17. The only reason I feel the need to set out the position obtaining in law in relation to the 2019 Amendment Act above is to provide guidance on the common fallacy about the effect of the 2019 Amendment Act, that gives ground to petitions such as these only because of the erroneous depiction of the position in the bare text publications of the legislation.

18. The Registry is requested to forward this judgment to publishers of the bare legislation to request them to effect corrections in their next editions and also append the full provisions of the 2019 Amendment Act and the 2019 Notification in their publications so that society is clear about the position of law that governs it.

19. It must be mentioned that allegations about the arbitrator appear to have been made about his independence and impartiality in proceedings that are already underway without any challenge to the order appointing the arbitrator.
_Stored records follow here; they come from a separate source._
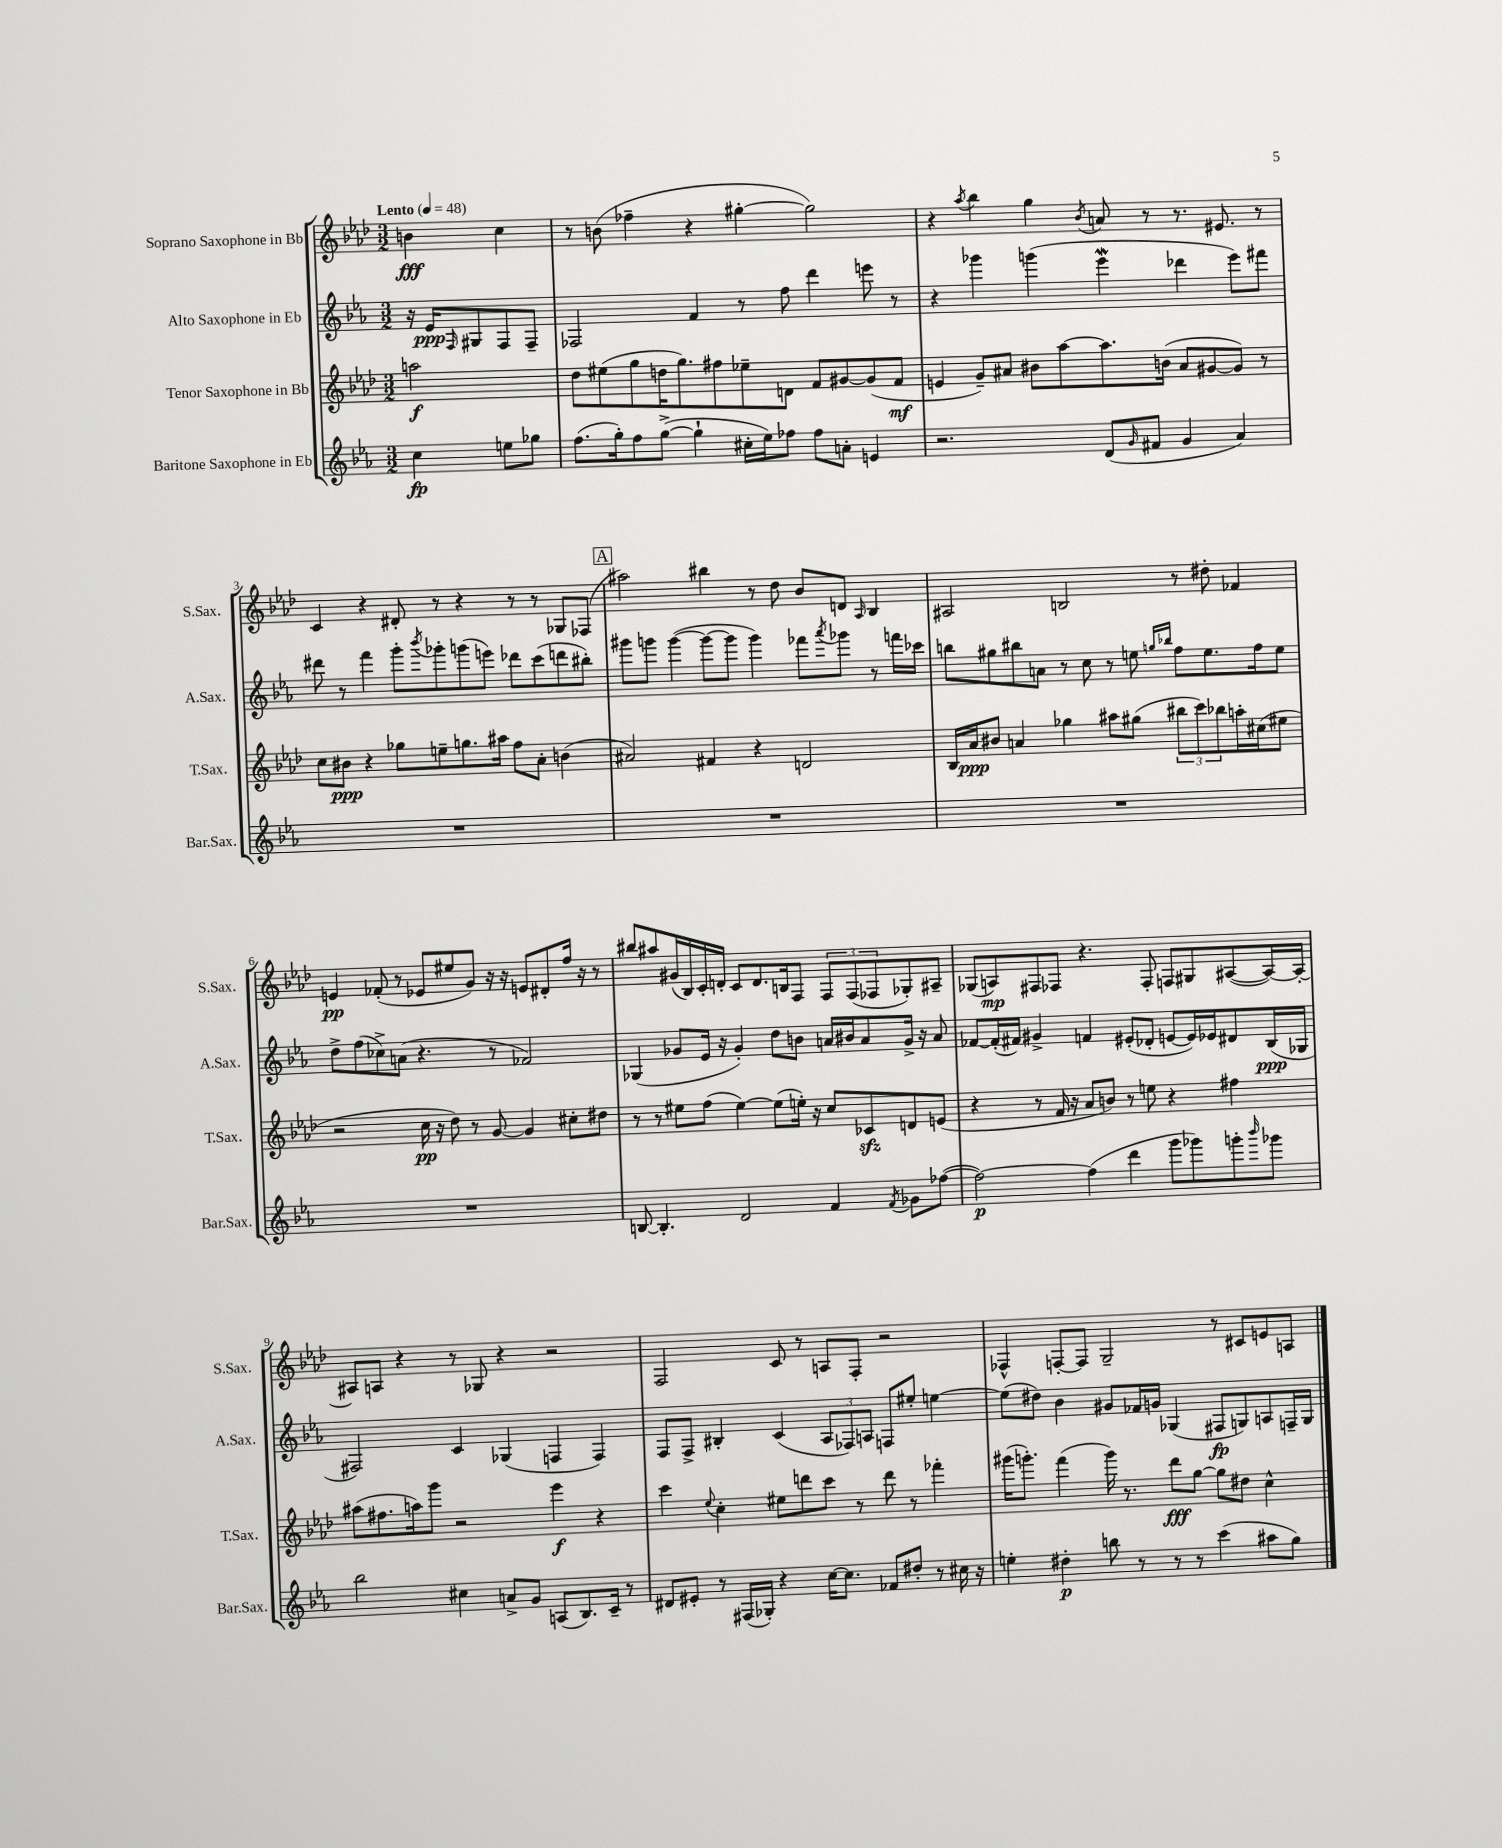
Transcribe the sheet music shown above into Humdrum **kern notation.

**kern	**kern	**kern	**kern
*staff4	*staff3	*staff2	*staff1
*clefG2	*clefG2	*clefG2	*clefG2
*k[b-e-a-]	*k[b-e-a-d-]	*k[b-e-a-]	*k[b-e-a-d-]
*M3/2	*M3/2	*M3/2	*M3/2
*MM48	*MM48	*MM48	*MM48
4cc\	2aa\	16r	4b\
.	.	16e-/LK	.
.	.	16qqF/	.
.	.	8G#/	.
8ee\L	.	8F/	4cc\
8gg-\J	.	8F~/J	.
=	=	=	=
(8.ff\L	8dd-\L	2F-/	8r
.	(8ee#\	.	(8b\
16gg'\k)	.	.	.
8ff\	8gg\	.	4ff-~\
([8gg^\J	16dd\K	.	.
.	8.gg\)	.	.
4gg`\]	.	4f/	4r
.	8ff#\	.	.
16cc#'\LL	8ee-~\	8r	[4gg#'\
16ee-\J)	.	.	.
8ff-\J	8d\J	8ff\	.
8ff-\L	8f/L	4ddd\	2gg#\])
8a'\J	[8g#/	.	.
4e/	(8g#/]	8eee\	.
.	8f/J	8r	.
=	=	=	=
2.r	4e/	4r	4r
.	.	.	8qaa-/
.	8g~/L)	4ggg-\	4bb-\
.	8a#/J	.	.
.	8b#\L	(4ggg\	4gg\
.	[8aa-\	.	.
.	.	.	8qb-/
(8d/L	8.aa-\]	4eee-\	8a/
16qqg/	.	.	.
8f#/J	.	.	8r
.	(16b\Jk	.	.
4g/	8a#/L	4ddd-\	8.r
.	[8g#/	.	.
.	.	.	8.e#/
4a-/)	8g#/]J)	8eee-\L)	.
.	8r	8fff#\J	8r
=	=	=	=
1.r	8cc\L	8ddd#\	4c/
.	8b#\J	8r	.
.	4r	4fff\	4r
.	8gg-\L	8ggg'\L	8d#'/
.	.	8qbbb-/	.
.	8ee~\	8ggg-'\	8r
.	8.gg\	(8ggg\	4r
.	.	8eee\J)	.
.	16aa#\Jk	.	.
.	8ff\L	8ddd-\L	8r
.	8a-'\J	(8ccc\	8r
.	(4b\	8ddd\	8G-/L
.	.	8bb#'\J)	(8F-/J
=	=	=	=
1.r	2a#/)	8ggg#\L	2aa#\)
.	.	8ggg\J	.
.	.	([4ggg\	.
.	4f#/	8ggg\_L	4bb#\
.	.	8ggg\]J	.
.	4r	4ggg\)	8r
.	.	.	8dd-\
.	2d/	8fff-\L	8b-/L
.	.	8qaaa-/	.
.	.	8ggg-\J	8d/J
.	.	.	16qqA-/
.	.	8r	4B-/
.	.	16fff\LL	.
.	.	16ccc-\JJ	.
=	=	=	=
1.r	16B-/LL	8bb\L	2A#/
.	16a-/J	.	.
.	8b#/J	8gg#\	.
.	4a/	8bb#\	.
.	.	8a\J	.
.	4gg-\	8r	2B/
.	.	8cc\	.
.	8aa#\L	8r	.
.	(8gg#\J	8ee\	.
.	.	16qqgg/LL	.
.	.	16qqbb-/JJ	.
.	12bb#\L	8ff\L	8r
.	12ccc\)	.	.
.	.	8.ee\	8dd#'\
.	12bb-\	.	.
.	16aa'\L	.	4f-/
.	(16cc#\J	16ff\k	.
.	8ee#\J	8ee\J	.
=	=	=	=
1.r	2r	8dd^\L	4e/
.	.	(8ff\	.
.	.	8cc-^\)	(8f-'/
.	.	(8a\J	8r
.	16cc\	4.r	8e-/L
.	16r	.	.
.	8dd-\)	.	8ee#/
.	8r	.	8g/J)
.	[8g/	8r	16r
.	.	.	16r
.	4g/]	2f-/)	8e/L
.	.	.	8d#'/
.	8cc#'\L	.	16ff/Jk
.	.	.	16r
.	8dd#\J	.	8r
=	=	=	=
[8B/	8r	(4G-/	8bb#/L
4.B'/]	8r	.	8aa#/
.	8ee#\L	8g-/L	(16g#/L
.	.	.	16B-/)
.	(8ff\J	16e-/Jk	16c'/
.	.	16r	16d'/JJ
2d/	[4ee#\)	4g-'/)	8c/L
.	.	.	8.d/
.	(8ee#\]L	8dd\L	.
.	.	.	16B/k
.	16ee'\Jk)	8b\J	8F/J
.	16r	.	.
4f/	8cc/L	16a/LL	12F/L
.	.	16b#/J	.
.	.	.	(12F/
.	8c-/	8a/	.
.	.	.	12F-/
8qf/	.	.	.
8g-\L	8d/	16g-^/Jk	8G-'/)
.	.	16r	.
([8ff-\J	(8e/J	8a/	8A#~/J
=	=	=	=
2ff-\_)	4r	[8f-/L	(8G-/L
.	.	(16f-'/]L	8A/)
.	.	16f#/JJ)	.
.	8r	4g#^/	8F#/
.	16f/	.	8F-/J
.	16r	.	.
(4ff-\]	8a-/L	4f/	4.r
.	8b/J)	.	.
4ddd\	8r	(8e#'/L	.
.	8ee\	8d-'/J	8F-'/
8ggg\L	4r	[8e/L	8F/L
8ggg-\)	.	16e/]L)	8G#/
.	.	16e-/J	.
8ggg'\	4ff#\	8d#/	([8A#/
16qqbbb-/	.	.	.
8ggg-\J	.	(16B-/L	16A#/_L)
.	.	16G-/JJ	16A#'/_JJ
=	=	=	=
2bb-\	(8aa#\L	2F#/)	8A#/]L
.	8.ff#\	.	8A/J
.	.	.	4r
.	16aa\k)	.	.
.	8ggg\J	.	.
4cc#\	2r	4c/	8r
.	.	.	8G-/
8a^/L	.	(4G-/	4r
8g/J	.	.	.
(8A/L	4eee-\	4F/	2r
8.B-/)	.	.	.
.	4r	4F/)	.
16c~/Jk	.	.	.
8r	.	.	.
=	=	=	=
8d#/L	4ccc\	8F/L	2F/
8e#'/J	.	8F^/J	.
.	8qqee-/	.	.
8r	4cc'\	4B#'/	.
(16F#/LL	.	.	.
16G-'/JJ)	.	.	.
4r	8ee#\L	(4c/	8c/
.	8ddd\	.	8r
[16cc\LK	8ccc\J	12A-/L	8A/L
8.cc\]J	.	.	.
.	.	12F-/)	.
.	8r	.	8F'/J
.	.	12A/J	.
8f-/L	8ddd\	8F/L	2r
8dd#'/J	8r	8ee#'/J	.
8r	4fff-'\	[4ee\	.
16cc#\	.	.	.
16r	.	.	.
=	=	=	=
4ee'\	(16ggg#\LK	(8ee\]L	4F-^^/
.	8.ggg'\J)	.	.
.	.	8dd#\J)	.
4dd#'\	(4fff\	4b-\	[8F'/L
.	.	.	8F/]J
8bb\	16ggg\)	8g#/L	2G~/
.	8.r	.	.
8r	.	16f-/L	.
.	.	16g/JJ	.
8r	8ddd-\L	(4G-/	.
8r	[8gg\J	.	.
(4ccc\	8gg\]L	8F#/L	8r
.	8dd#\J	8G/)	8c#/L
8aa#\L	4cc^^\	8A/	8e/
8gg\J)	.	16F~/L	8A/J
.	.	16G/JJ	.
==	==	==	==
*-	*-	*-	*-
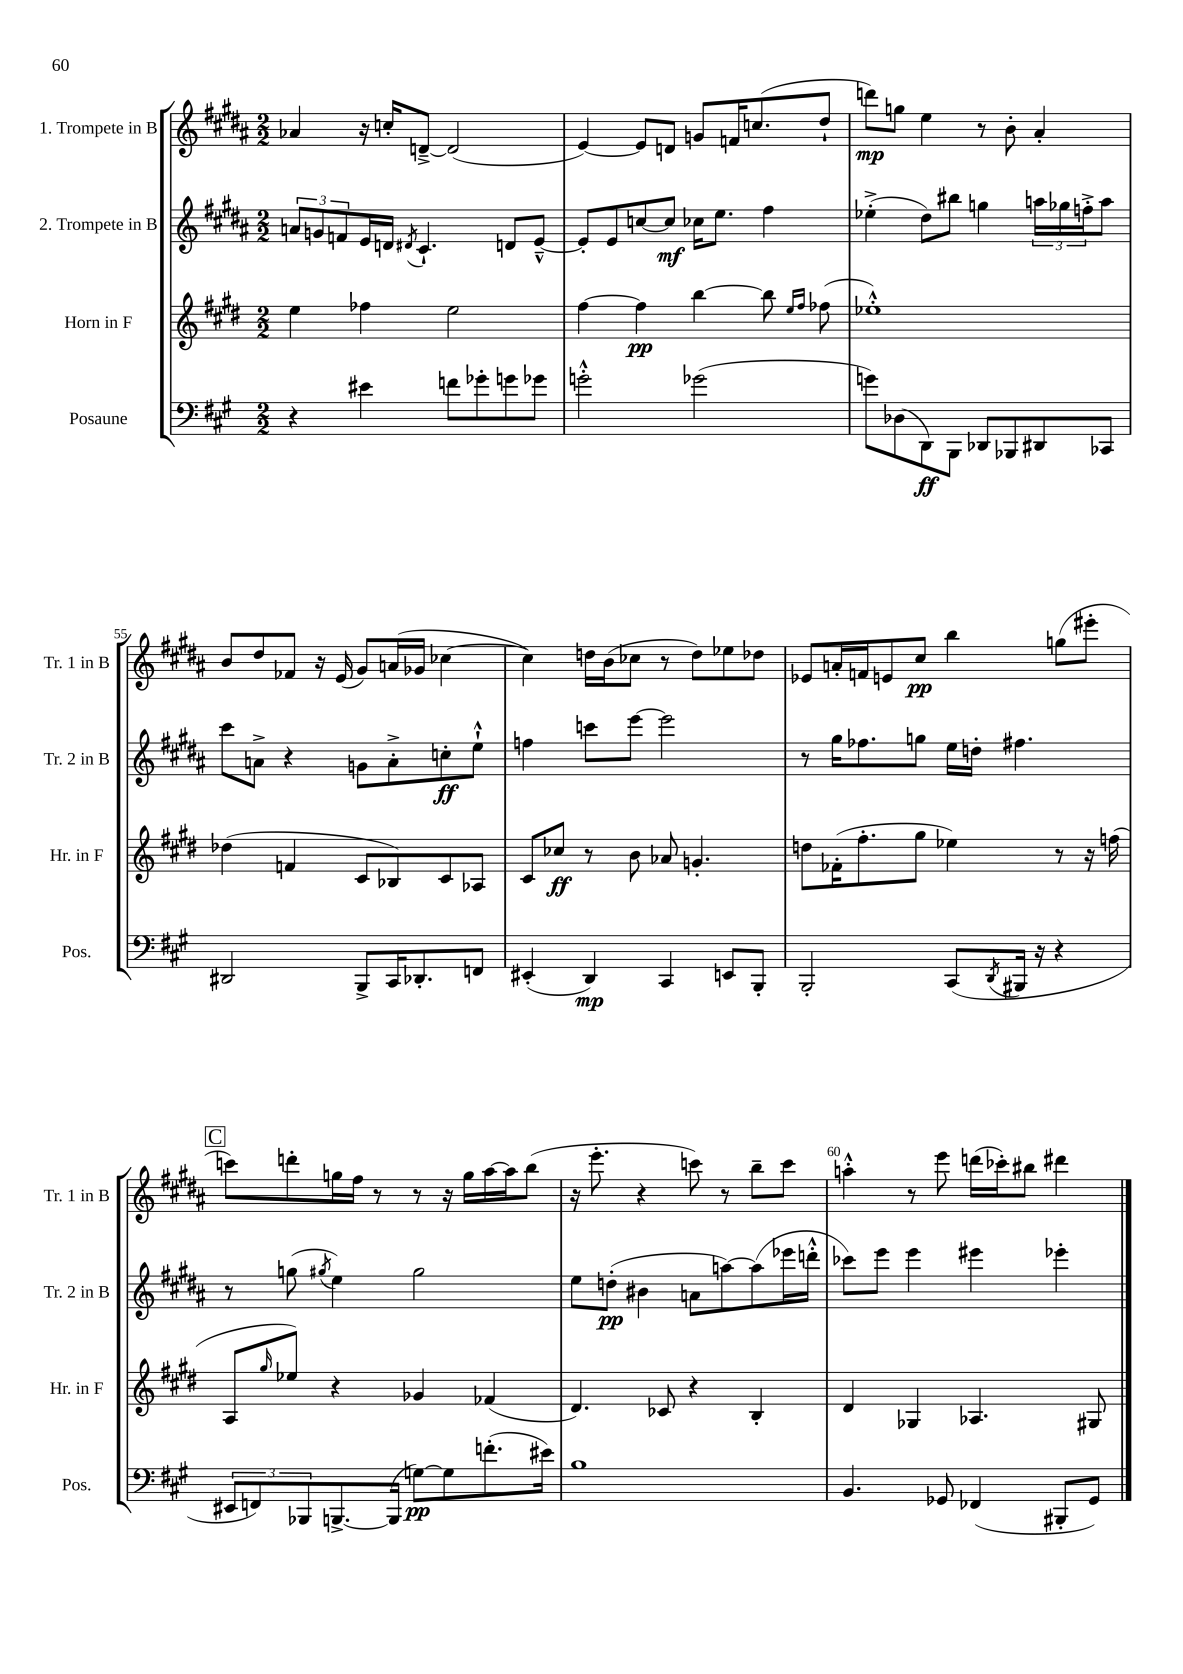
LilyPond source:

<<
\new StaffGroup <<
\new Staff = "s0" \with { instrumentName = "1. Trompete in B" shortInstrumentName = "Tr. 1 in B" } {
    \clef treble \key b \major \numericTimeSignature \time 2/2
    aes'4 r16 c''16-. d'8~---> d'2( |
    e'4~) e'8 d'8 g'8 f'16 c''8.( dis''8-! |
    d'''8\mp) g''8 e''4 r8 b'8-. ais'4-. |
    b'8 dis''8 fes'8 r16 e'16( gis'8) a'16( ges'16 ces''4~ |
    ces''4) d''16 b'16( ces''8 r8 d''8) ees''8 des''8 |
    ees'8 a'16-. f'16 e'8 cis''8\pp b''4 g''8( eis'''8-. |
    \mark \markup { \box "C" } c'''8) d'''8-. g''16 fis''16 r8 r8 r16 g''16 ais''16~ ais''16 b''8( |
    r16 e'''8.-. r4 c'''8) r8 b''8-- c'''8 |
    a''4-.-^ r8 e'''8 d'''16( ces'''16-.) bis''8 dis'''4 \bar "|." |
}
\new Staff = "s1" \with { instrumentName = "2. Trompete in B" shortInstrumentName = "Tr. 2 in B" } {
    \clef treble \key b \major \numericTimeSignature \time 2/2
    \tuplet 3/2 { a'8 g'8 f'8 } e'16 d'16 \acciaccatura { dis'8 } cis'4.-! d'8 e'8~---^ |
    e'8-. e'8 c''8~ c''8\mf ces''16 e''8. fis''4 |
    ees''4-.->( dis''8) bis''8 g''4 \tuplet 3/2 { a''16 ges''16 f''16-.-> } a''8 |
    cis'''8 a'8-> r4 g'8 a'8-.-> c''8-.\ff e''8-!-^ |
    f''4 c'''8 e'''8~ e'''2 |
    r8 gis''16 fes''8. g''8 e''16 d''16-. fis''4. |
    \mark \markup { \box "C" } r8 g''8( \acciaccatura { gis''8 } e''4) gis''2 |
    e''8 d''8-.\pp( bis'4 a'8 a''8~) a''8( ees'''16 d'''16-.-^ |
    ces'''8) e'''8 e'''4 eis'''4 ees'''4-. \bar "|." |
}
\new Staff = "s2" \with { instrumentName = "Horn in F" shortInstrumentName = "Hr. in F" } {
    \clef treble \key e \major \numericTimeSignature \time 2/2
    e''4 fes''4 e''2 |
    fis''4~ fis''4\pp b''4~ b''8 \grace { e''16 fis''16 } fes''8( |
    ees''1-.-^) |
    des''4( f'4 cis'8 bes8) cis'8 aes8 |
    cis'8 ces''8\ff r8 b'8 aes'8 g'4.-. |
    d''8 fes'16-.( fis''8.-. gis''8 ees''4) r8 r16 f''16( |
    \mark \markup { \box "C" } a8 \grace { gis''16 } ees''8) r4 ges'4 fes'4( |
    dis'4.) ces'8 r4 b4-. |
    dis'4 ges4 aes4. gis8 \bar "|." |
}
\new Staff = "s3" \with { instrumentName = "Posaune" shortInstrumentName = "Pos." } {
    \clef bass \key a \major \numericTimeSignature \time 2/2
    r4 eis'4 f'8 ges'8-. g'8 ges'8 |
    g'2-.-^ ges'2( |
    g'8) des8( d,8\ff) b,,8 des,8 bes,,8 dis,8 ces,8 |
    dis,2 b,,8-> cis,16 des,8.-. f,8 |
    eis,4-.( d,4\mp) cis,4 e,8 b,,8-. |
    b,,2-. cis,8( \acciaccatura { d,8 } bis,,16 r16 r4 |
    \mark \markup { \box "C" } \tuplet 3/2 { eis,8 f,8) bes,,8 } b,,8.~-> b,,16( g8~\pp) g8 f'8.-.( eis'16) |
    b1 |
    b,4. ges,8 fes,4( bis,,8-. ges,8) \bar "|." |
}
>>
>>
\layout { \context { \Score currentBarNumber = #52 \override BarNumber.break-visibility = ##(#f #t #t) barNumberVisibility = #(every-nth-bar-number-visible 5) } }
Such contentions fall in the domain of the arbitrator in terms of Section 12 and 13 of the Arbitration Act. A belated review petition cannot be filed after arbitration has commenced, for the reasons articulated in HCC vs. Bihar.

20. In the result, this Review Petition is misconceived and is evidently founded on a non-existent premise, quite apart from invoking a jurisdiction that does not exist. It is therefore dismissed. Costs are imposed in the token sum of Rs. 50,000, which shall be payable by the Review Petitioner to the Respondent within a period of four weeks from the upload of this judgement on the Court’s website.

21. All actions required to be taken pursuant to this order shall be taken upon receipt of a downloaded copy as available on this Court’s website. [ SOMASEKHAR SUNDARESAN, J.]